Regret Minimization in Stackelberg Games with Side Information
Keegan Harris, Zhiwei Steven Wu, Maria-Florina Balcan
TL;DR
This work extends online learning in Stackelberg games to settings with side information by formalizing Stackelberg games with context and follower types. It proves a fundamental impossibility result: no-regret learning is unattainable when both contexts and follower types are chosen adversarially. To enable learning, the paper introduces a discretization of the leader policy space into finite, context-dependent sets and analyzes two natural relaxations: stochastic followers with adversarial contexts, and stochastic contexts with adversarial followers, providing regret guarantees via greedy estimation and Hedge over policies. It further extends to bandit feedback using barycentric spanners to construct low-variance estimators, achieving tilde{O}(T^{2/3})-style regret in the bandit setting.
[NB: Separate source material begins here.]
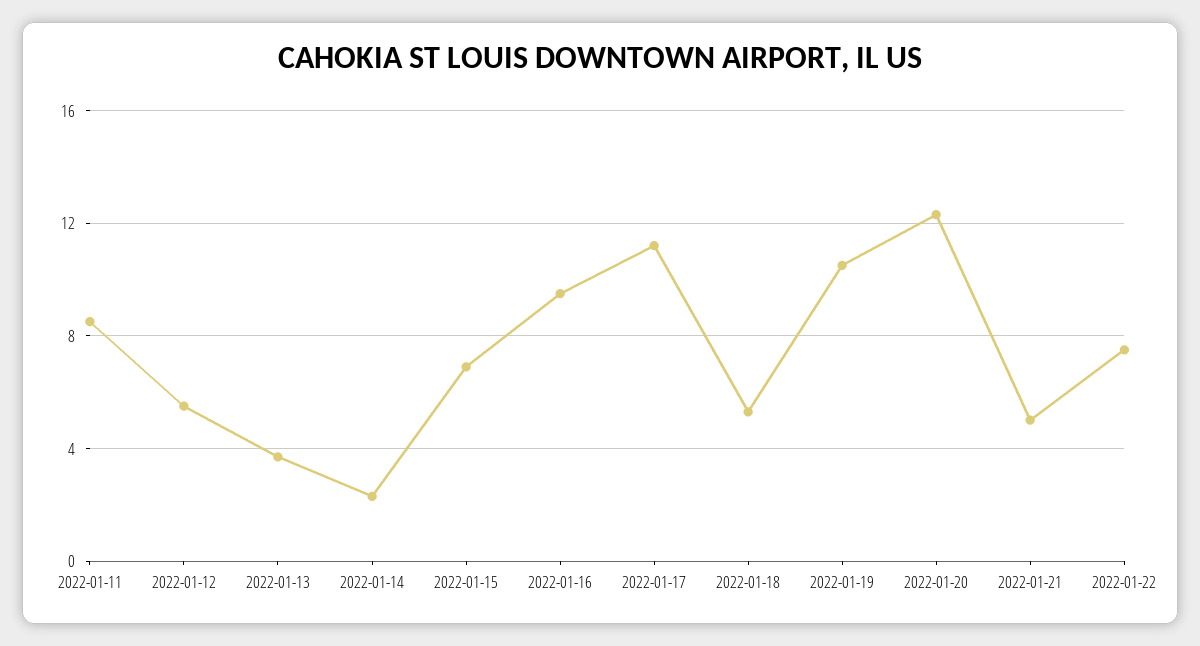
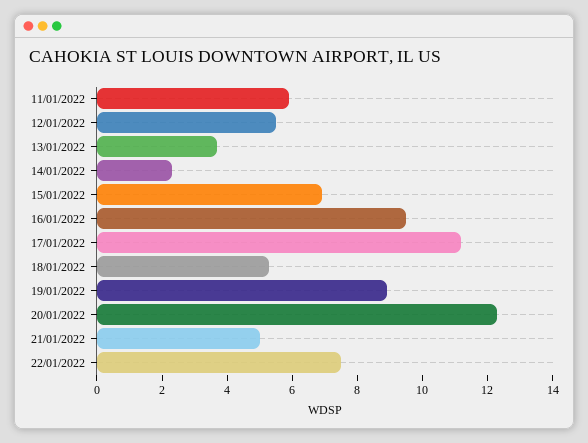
2022-01-11: 8.5 -> 6
2022-01-19: 10.5 -> 9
Through simulations, the proposed methods outperform non-contextual baselines, showcasing practical impact for security, wildlife protection, and related applications where side information is available.
Abstract
Algorithms for playing in Stackelberg games have been deployed in real-world domains including airport security, anti-poaching efforts, and cyber-crime prevention. However, these algorithms often fail to take into consideration the additional information available to each player (e.g. traffic patterns, weather conditions, network congestion), which may significantly affect both players' optimal strategies. We formalize such settings as Stackelberg games with side information, in which both players observe an external context before playing. The leader commits to a (context-dependent) strategy, and the follower best-responds to both the leader's strategy and the context. We focus on the online setting in which a sequence of followers arrive over time, and the context may change from round-to-round. In sharp contrast to the non-contextual version, we show that it is impossible for the leader to achieve no-regret in the full adversarial setting. Motivated by this result, we show that no-regret learning is possible in two natural relaxations: the setting in which the sequence of followers is chosen stochastically and the sequence of contexts is adversarial, and the setting in which contexts are stochastic and follower types are adversarial.